I have a large data frame with 31 Columns (V1:V31) and a large number of rows that have different combinations of V1:V31. The NAs indicate when that variable was not part of the combination. The example below is a subset of my data with just the first 8 variables and first 5 combinations. I have ranked the value of each variable into low/mid/high.
V1 V2 V3 V4 V5 V6 V7 V8
1 Low Low High <NA> <NA> <NA> <NA> <NA>
2 Low Low <NA> High <NA> <NA> <NA> <NA>
3 Low Low <NA> <NA> High <NA> <NA> <NA>
4 Low Low <NA> <NA> <NA> <NA> High <NA>
5 Low Low <NA> <NA> <NA> <NA> <NA> High
What Im trying to find are the number of times a variable with one value (low/mid/high) is associated with another variable's value (low/mid/high).
For Example:
How often is V2 low/mid/ high when V1 is low?
How often is V2 low/mid/ high when V1 is mid?
How often is V2 low/mid/ high when V1 is high?

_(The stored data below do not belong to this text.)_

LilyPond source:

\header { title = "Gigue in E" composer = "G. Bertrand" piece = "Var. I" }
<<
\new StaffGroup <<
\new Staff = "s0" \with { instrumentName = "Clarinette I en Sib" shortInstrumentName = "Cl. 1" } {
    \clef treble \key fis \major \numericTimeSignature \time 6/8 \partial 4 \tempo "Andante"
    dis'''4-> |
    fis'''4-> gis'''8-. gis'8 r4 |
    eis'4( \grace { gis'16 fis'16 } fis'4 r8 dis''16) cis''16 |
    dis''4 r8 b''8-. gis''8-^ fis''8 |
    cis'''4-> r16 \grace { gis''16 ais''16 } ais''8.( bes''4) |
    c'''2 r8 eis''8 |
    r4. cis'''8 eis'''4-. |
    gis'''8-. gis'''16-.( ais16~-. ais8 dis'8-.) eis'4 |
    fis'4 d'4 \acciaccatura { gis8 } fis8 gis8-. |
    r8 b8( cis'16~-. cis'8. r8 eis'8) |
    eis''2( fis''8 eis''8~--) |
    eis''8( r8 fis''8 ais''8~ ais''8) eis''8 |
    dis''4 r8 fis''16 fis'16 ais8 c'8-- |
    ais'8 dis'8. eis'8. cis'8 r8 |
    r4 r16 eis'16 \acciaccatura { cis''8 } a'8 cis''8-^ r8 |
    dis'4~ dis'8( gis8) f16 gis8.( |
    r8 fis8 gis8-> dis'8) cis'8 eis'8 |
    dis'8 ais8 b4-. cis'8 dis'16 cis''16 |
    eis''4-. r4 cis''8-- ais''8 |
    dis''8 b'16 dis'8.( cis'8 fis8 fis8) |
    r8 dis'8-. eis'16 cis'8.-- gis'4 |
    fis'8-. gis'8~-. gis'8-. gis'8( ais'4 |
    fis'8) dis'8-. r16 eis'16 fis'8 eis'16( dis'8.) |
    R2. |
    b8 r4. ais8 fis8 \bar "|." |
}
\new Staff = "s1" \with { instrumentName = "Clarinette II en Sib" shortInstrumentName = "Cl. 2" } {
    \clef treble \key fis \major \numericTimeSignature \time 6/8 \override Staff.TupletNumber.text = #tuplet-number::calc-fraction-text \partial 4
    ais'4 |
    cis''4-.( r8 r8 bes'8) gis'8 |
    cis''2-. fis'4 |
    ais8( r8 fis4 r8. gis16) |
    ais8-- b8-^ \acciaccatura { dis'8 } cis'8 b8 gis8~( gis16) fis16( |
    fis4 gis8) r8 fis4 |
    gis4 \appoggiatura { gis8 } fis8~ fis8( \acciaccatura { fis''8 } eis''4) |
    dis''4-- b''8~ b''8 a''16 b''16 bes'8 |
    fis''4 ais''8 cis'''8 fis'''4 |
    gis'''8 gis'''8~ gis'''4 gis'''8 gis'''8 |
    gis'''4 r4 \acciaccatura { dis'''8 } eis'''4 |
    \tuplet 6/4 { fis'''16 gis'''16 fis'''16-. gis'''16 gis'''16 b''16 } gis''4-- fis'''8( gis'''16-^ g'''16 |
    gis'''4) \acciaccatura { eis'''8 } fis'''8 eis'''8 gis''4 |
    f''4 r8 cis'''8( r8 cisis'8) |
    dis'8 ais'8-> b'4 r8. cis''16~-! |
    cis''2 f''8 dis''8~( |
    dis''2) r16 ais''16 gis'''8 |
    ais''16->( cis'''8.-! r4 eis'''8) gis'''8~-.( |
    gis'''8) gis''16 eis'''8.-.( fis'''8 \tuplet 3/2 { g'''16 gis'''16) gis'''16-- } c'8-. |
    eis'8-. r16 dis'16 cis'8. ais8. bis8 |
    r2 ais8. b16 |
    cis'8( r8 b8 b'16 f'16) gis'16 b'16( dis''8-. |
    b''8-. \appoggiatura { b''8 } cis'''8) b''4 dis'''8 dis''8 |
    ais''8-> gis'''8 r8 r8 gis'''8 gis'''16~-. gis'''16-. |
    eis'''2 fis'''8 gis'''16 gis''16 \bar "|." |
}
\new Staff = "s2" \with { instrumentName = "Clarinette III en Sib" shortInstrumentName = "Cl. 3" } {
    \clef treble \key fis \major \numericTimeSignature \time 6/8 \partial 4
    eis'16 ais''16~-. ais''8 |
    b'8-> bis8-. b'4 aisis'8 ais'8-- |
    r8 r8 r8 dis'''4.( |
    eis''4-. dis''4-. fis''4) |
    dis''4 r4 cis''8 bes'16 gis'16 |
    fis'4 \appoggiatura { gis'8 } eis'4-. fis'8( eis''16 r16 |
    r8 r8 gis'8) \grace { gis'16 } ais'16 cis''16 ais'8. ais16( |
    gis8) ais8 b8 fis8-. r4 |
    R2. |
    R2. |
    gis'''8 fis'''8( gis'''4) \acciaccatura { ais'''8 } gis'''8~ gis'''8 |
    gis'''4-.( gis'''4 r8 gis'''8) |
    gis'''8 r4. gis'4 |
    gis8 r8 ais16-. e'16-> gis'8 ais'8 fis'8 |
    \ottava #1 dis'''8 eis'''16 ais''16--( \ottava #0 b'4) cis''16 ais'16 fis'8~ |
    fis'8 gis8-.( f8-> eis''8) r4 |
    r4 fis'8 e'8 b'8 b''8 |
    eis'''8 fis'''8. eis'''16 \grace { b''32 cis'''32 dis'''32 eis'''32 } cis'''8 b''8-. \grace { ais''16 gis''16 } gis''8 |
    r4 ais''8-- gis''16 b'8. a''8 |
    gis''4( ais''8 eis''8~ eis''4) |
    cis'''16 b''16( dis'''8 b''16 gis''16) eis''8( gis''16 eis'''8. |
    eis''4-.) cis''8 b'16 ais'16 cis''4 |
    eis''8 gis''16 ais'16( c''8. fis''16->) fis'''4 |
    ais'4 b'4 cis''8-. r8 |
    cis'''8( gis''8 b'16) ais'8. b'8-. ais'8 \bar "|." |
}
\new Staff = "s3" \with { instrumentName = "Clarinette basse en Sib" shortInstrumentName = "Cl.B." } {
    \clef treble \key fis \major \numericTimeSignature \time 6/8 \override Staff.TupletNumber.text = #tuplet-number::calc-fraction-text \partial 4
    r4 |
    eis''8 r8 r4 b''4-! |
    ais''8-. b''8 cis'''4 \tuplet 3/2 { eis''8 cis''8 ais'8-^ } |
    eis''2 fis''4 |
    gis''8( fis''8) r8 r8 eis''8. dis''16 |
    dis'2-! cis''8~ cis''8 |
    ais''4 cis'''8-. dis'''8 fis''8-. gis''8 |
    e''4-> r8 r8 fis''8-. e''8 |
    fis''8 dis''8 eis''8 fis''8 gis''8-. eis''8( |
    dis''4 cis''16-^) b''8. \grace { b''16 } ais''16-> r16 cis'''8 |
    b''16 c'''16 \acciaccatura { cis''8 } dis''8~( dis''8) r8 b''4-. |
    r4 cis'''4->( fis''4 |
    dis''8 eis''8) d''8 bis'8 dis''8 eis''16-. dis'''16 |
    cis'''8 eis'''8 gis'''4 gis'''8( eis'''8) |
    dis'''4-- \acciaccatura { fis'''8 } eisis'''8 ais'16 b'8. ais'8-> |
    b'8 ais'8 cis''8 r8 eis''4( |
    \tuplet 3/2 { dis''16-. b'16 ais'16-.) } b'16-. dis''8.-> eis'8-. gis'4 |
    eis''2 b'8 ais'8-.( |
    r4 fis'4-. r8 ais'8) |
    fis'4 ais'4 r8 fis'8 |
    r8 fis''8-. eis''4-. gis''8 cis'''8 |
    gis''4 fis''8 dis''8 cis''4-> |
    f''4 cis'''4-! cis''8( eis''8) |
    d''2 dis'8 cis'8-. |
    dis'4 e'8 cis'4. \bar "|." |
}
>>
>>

How often is V3 low/mid/ high when V2 is low?
And so on.
Expected Results:
V1low <- data.frame()
Low Mid High
V2 11 3 4
V3 45 5 34
V4 3 67 5
V5 6 45 5
V1mid<- data.frame()
Low Mid High
V2 11 3 4
V3 45 5 34
V4 3 67 5
V5 6 45 5
V1high<- data.frame()
Low Mid High
V2 11 3 4
V3 45 5 34
V4 3 67 5
V5 6 45 5
V2low<- data.frame()
Low Mid High
V3 11 3 4
V4 45 5 34
V5 3 67 5
V6 6 45 5
How can I go about this problem?
Edit using @dario 's solution:
> results <- table(Pvart2$V1, Pvart2$V2, Pvart2$V3, Pvart2$V4, useNA="always",deparse.level = 2)
> results
, , Pvart2$V3 = High, Pvart2$V4 = High
Pvart2$V2
Pvart2$V1 High Low Med <NA>
High 0 0 0 0
Low 0 0 0 0
Med 0 0 0 0
<NA> 0 0 0 2
At higher dimensions than two the conditions for each dataframe become too high, resulting in too many results. The above example looks for values of V1 and V2 when V3 is high and V4 is high. But that condition is never fulfilled in the 2700 rows of combinations I have. The pairwise aspect also produces a lot of data that I cant look at quickly. Something like the expected results would be more manageable where for every Low V1, it tells me the how many low/mid/high per Variable V1 is associated with.